Have you collaborated with anyone in the art community on a project? With whom, and on what?

Not really beyond the experience I mentioned above and obviously this is neither art community or collaboration in the usual sense.

I collaborated with Dan Shaw-Town for about three years, throughout my degree, rather than on a project. We made all of our work together and didn't have independent practices at the time. We were actually interviewed together for the MFA at Goldsmiths, on the basis if we were accepted then it would be as a collaboration. We were bombarded with way too much information to continue working together when we started there, although we still had a really productive conversation going and an understanding of each other that I haven't experienced with anyone else.

I also collaborated with four artists on a public sculpture commission for Terminal 5 at Heathrow airport a few years ago. Peter Joslyn, Magali Reus, Tim Bennett and Dan Shaw-Town. There were a lot of meetings in boardrooms and the process felt something akin to The Apprentice, in that it doesn't really matter what you're selling, as long as you can sell it. I remember one meeting with a military expert who gave advice on having the material we intended to use treated so that, in the event of a bomb blast, the sculpture wouldn’t shatter and create secondary projectiles that might kill people. He told us the most common cause of death in such a blast is usually due to these secondary projectiles, namely glass, flying across the terminal as a result. When someone is talking about these things in relation to a sculpture you’re going to make… I guess it made me feel a very long way from my studio, but I also learned how to work with a relatively large budget : )

Do you actively study art history?

I think having an informed approach to making art necessitates studying art history to some extent. Where there are gaps, it can sometimes be profoundly obvious in work that should have them covered in relation to its context. This has never struck me as a good thing. 

Do you read art criticism, philosophy, or critical theory? If so, which authors inspire you?

Yes, it’s something I enjoy a lot even though, often, it involves spending a few years with a text and just going back over it and over it, especially where philosophy’s concerned. I love the way it’s meaning and relevancy changes over time. Where I’ve found philosophy and critical theory really challenging and useful I’ve enjoyed trying to unpack it and get to grips with it. Once I feel I’ve managed I think the reward is seeing complex ideas translate into even the most simple aspects of my life. Writers that I often come back to are Bataille, Benjamin, Baudrillard, Deleuze, Rancière…I think The Emancipated Spectator is a truly amazing book. The list goes on but I guess these are just the ones I’ve liked over a very long period. I’m also reading, while writing this, Parker Ito’s recent DIS magazine interview and Claire Bishop’s recent Artforum piece, Digital Divide (which I’m finding…difficult).

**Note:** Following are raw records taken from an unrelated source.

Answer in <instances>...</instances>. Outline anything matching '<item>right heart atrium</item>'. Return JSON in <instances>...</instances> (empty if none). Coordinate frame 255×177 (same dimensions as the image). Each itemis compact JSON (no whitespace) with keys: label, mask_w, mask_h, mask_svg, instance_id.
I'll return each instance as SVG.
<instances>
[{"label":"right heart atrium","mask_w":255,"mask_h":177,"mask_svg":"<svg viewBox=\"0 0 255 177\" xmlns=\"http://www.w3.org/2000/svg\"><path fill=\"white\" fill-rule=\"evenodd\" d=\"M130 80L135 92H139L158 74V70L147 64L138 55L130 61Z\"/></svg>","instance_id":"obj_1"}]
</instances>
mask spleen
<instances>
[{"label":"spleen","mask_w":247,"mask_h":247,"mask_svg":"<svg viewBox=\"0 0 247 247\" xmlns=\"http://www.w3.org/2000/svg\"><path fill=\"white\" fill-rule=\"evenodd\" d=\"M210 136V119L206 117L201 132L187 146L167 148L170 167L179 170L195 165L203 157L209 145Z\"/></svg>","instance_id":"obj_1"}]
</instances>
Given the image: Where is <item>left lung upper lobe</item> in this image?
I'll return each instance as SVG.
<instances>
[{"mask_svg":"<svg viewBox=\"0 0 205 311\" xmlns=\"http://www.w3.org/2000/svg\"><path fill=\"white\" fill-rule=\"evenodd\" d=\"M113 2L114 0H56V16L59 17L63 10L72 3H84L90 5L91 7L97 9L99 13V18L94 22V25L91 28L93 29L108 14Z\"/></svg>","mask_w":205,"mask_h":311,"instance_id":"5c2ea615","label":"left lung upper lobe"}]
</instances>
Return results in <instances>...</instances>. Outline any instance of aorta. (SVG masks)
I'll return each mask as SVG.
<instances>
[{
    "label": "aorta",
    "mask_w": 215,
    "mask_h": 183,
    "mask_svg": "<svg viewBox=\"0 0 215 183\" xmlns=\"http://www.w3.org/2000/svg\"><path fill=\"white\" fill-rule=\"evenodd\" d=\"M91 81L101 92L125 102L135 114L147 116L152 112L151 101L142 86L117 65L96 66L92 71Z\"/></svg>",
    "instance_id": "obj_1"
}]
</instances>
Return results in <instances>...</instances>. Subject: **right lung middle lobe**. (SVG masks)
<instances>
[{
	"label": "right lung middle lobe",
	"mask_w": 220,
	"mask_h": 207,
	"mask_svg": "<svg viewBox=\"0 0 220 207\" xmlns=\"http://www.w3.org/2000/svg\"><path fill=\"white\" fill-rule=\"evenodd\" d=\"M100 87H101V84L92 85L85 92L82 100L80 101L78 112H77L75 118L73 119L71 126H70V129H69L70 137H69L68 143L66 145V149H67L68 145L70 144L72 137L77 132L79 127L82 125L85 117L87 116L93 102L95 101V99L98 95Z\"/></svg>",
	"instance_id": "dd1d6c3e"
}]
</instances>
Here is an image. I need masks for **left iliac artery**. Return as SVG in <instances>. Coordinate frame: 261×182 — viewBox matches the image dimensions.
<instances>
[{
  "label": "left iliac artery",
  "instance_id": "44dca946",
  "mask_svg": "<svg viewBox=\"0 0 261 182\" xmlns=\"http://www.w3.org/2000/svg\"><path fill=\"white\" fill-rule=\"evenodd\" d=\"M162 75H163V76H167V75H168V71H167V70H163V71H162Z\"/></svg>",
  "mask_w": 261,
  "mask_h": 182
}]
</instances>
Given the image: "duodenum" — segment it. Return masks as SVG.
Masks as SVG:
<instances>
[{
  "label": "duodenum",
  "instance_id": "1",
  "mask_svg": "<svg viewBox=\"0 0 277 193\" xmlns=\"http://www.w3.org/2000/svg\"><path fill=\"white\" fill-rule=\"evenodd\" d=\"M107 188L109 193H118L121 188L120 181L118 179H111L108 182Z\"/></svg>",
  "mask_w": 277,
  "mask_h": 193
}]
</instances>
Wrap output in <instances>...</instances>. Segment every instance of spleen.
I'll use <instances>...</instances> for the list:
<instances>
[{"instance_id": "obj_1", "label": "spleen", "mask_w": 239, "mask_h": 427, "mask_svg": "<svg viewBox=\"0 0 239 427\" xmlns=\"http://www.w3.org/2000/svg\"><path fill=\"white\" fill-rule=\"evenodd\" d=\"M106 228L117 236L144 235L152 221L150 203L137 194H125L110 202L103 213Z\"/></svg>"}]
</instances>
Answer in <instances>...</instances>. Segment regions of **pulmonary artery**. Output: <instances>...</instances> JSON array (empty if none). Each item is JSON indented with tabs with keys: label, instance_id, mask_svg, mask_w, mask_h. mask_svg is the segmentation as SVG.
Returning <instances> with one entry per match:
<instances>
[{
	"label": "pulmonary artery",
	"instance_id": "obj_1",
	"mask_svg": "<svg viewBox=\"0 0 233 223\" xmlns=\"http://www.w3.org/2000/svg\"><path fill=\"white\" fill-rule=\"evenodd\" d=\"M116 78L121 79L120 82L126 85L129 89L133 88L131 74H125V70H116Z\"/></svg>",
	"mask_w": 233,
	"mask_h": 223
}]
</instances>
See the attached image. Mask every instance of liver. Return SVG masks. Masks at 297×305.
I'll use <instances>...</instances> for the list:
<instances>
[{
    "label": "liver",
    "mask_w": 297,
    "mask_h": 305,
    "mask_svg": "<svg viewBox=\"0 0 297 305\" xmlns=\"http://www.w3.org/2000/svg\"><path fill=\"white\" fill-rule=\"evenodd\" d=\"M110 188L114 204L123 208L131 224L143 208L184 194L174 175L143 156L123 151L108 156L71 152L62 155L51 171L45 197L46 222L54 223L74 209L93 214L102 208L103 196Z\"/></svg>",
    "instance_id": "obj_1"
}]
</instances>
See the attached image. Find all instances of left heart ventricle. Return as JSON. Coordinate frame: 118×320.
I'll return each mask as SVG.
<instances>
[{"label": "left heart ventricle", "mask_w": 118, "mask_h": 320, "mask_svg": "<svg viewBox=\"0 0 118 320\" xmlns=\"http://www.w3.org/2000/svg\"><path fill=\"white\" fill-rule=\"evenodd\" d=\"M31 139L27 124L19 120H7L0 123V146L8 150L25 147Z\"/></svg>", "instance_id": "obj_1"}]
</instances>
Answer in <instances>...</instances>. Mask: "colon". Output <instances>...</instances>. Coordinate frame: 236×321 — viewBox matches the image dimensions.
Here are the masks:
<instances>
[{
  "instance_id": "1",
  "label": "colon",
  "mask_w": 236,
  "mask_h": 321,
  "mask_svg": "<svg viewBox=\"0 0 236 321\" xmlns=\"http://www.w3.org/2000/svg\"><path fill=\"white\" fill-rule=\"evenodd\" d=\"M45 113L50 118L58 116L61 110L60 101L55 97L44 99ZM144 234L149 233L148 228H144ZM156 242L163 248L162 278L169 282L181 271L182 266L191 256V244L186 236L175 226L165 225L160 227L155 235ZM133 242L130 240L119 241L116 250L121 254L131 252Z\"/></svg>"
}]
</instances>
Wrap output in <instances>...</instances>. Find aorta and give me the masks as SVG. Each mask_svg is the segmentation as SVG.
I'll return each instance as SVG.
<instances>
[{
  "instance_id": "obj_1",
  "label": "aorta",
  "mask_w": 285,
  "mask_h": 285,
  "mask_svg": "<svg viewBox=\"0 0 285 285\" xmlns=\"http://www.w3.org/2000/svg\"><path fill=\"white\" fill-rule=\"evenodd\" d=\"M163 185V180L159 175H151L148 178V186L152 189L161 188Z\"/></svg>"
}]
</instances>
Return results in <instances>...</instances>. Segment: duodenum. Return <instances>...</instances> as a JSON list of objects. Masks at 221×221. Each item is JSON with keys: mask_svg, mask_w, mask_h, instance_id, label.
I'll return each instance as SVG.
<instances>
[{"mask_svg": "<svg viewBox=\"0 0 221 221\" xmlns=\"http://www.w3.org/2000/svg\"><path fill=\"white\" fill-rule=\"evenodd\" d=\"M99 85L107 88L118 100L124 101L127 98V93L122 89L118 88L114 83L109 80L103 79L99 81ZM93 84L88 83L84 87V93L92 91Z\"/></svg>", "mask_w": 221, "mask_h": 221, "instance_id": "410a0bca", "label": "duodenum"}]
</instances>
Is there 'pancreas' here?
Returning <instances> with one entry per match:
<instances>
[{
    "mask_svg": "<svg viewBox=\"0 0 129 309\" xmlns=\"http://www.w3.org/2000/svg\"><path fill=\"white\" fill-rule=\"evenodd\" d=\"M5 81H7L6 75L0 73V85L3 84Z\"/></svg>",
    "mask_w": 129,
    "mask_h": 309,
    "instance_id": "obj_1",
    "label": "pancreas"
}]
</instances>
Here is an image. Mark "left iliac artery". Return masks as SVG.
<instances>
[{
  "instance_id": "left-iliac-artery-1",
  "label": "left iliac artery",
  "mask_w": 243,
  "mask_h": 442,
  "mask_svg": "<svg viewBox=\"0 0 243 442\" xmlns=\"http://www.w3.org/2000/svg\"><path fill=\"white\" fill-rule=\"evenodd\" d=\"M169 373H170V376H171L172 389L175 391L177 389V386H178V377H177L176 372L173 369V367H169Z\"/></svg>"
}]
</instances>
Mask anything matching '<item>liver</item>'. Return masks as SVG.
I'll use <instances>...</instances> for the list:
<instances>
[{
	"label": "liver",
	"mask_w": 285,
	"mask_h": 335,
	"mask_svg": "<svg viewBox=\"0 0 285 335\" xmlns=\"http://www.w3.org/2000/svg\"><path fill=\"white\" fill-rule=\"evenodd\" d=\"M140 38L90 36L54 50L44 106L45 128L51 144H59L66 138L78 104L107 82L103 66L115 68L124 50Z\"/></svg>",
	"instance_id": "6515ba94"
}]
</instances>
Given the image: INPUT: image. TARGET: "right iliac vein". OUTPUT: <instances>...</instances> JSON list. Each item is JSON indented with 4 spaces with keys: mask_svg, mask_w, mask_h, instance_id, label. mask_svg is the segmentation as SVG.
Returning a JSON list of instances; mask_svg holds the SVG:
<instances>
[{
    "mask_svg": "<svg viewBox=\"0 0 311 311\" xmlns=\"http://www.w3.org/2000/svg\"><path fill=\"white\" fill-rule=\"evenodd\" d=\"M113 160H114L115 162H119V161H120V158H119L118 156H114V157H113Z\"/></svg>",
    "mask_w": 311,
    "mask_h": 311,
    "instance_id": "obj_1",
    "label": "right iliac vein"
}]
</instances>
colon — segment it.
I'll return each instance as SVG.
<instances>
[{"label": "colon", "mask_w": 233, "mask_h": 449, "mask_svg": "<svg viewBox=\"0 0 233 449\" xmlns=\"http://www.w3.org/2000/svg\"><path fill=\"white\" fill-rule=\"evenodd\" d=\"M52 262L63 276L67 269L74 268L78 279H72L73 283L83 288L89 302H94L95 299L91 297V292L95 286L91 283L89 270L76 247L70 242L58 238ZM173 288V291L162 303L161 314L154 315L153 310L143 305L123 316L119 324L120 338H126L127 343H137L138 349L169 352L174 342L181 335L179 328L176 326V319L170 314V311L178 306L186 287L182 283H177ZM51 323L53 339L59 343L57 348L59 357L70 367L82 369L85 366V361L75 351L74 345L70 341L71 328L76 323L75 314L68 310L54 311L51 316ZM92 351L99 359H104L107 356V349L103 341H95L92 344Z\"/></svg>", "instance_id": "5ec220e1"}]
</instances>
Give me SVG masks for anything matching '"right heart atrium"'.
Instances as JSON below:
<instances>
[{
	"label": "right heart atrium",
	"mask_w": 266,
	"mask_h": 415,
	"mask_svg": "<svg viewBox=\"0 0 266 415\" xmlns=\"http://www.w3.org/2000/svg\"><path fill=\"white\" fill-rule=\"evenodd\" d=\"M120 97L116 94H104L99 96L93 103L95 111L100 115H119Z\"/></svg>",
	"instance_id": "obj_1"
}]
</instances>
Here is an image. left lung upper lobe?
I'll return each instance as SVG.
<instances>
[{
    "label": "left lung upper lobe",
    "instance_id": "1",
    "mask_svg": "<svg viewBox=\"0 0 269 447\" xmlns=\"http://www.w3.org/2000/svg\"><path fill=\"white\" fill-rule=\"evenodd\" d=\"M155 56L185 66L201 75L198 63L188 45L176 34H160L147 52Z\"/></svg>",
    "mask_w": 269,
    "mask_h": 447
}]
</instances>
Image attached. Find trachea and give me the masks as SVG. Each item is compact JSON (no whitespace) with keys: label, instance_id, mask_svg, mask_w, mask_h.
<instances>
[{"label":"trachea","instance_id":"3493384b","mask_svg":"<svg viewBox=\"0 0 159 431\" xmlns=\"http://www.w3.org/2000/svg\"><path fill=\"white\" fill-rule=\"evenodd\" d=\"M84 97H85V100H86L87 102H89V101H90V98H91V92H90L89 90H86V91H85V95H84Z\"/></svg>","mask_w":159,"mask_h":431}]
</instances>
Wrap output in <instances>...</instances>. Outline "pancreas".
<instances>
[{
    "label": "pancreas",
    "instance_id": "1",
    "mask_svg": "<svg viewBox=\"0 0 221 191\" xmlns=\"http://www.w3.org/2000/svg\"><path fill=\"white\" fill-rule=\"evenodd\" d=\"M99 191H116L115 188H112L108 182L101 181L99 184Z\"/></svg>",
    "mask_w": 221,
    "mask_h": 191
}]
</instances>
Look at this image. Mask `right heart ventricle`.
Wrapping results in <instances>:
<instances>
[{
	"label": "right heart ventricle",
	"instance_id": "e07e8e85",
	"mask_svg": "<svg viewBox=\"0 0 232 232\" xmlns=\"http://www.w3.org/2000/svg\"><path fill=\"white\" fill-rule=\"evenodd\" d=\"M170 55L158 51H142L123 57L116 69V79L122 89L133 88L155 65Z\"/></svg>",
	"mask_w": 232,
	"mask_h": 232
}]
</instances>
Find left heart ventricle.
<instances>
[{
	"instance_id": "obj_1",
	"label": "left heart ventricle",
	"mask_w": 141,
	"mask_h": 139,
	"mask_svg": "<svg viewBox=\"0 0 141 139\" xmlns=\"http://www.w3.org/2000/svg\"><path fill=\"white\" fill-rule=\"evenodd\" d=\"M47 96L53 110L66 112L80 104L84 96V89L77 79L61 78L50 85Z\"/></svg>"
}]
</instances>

Earlier today I read a long conversation with Katja Novitskova on cmdplus via Twitter. I mean it’s endless, but I love how I can dip into this information when I feel I want or need to change my perspective.

Are there any issues around the production of, or the display/exhibition of new media art that you are concerned about?

All that I’ve encountered, in the sense I enjoy thinking about them. In relation to my own practice I don’t want anything to escape consideration but I think that’s specific to my work in the way I want it to manifest physically.

Around the exhibition of ‘new media art’, it can be very challenging to lots of well-established conventions related to display and the space in which these challenges can be met. I think it’s amazing watching new forms and modes of work occupying different spaces, both virtual and physical. I’m excited by the way this often dovetails neatly with the technology I’m familiar with and seems to be moving at a pace that’s current. I feel as though a lot of the work I’m interested in is making demands of itself that its history is too young to answer. In this sense I think it’s genuinely experimental in the concerns of its production, display and exhibition and that’s a really exciting prospect.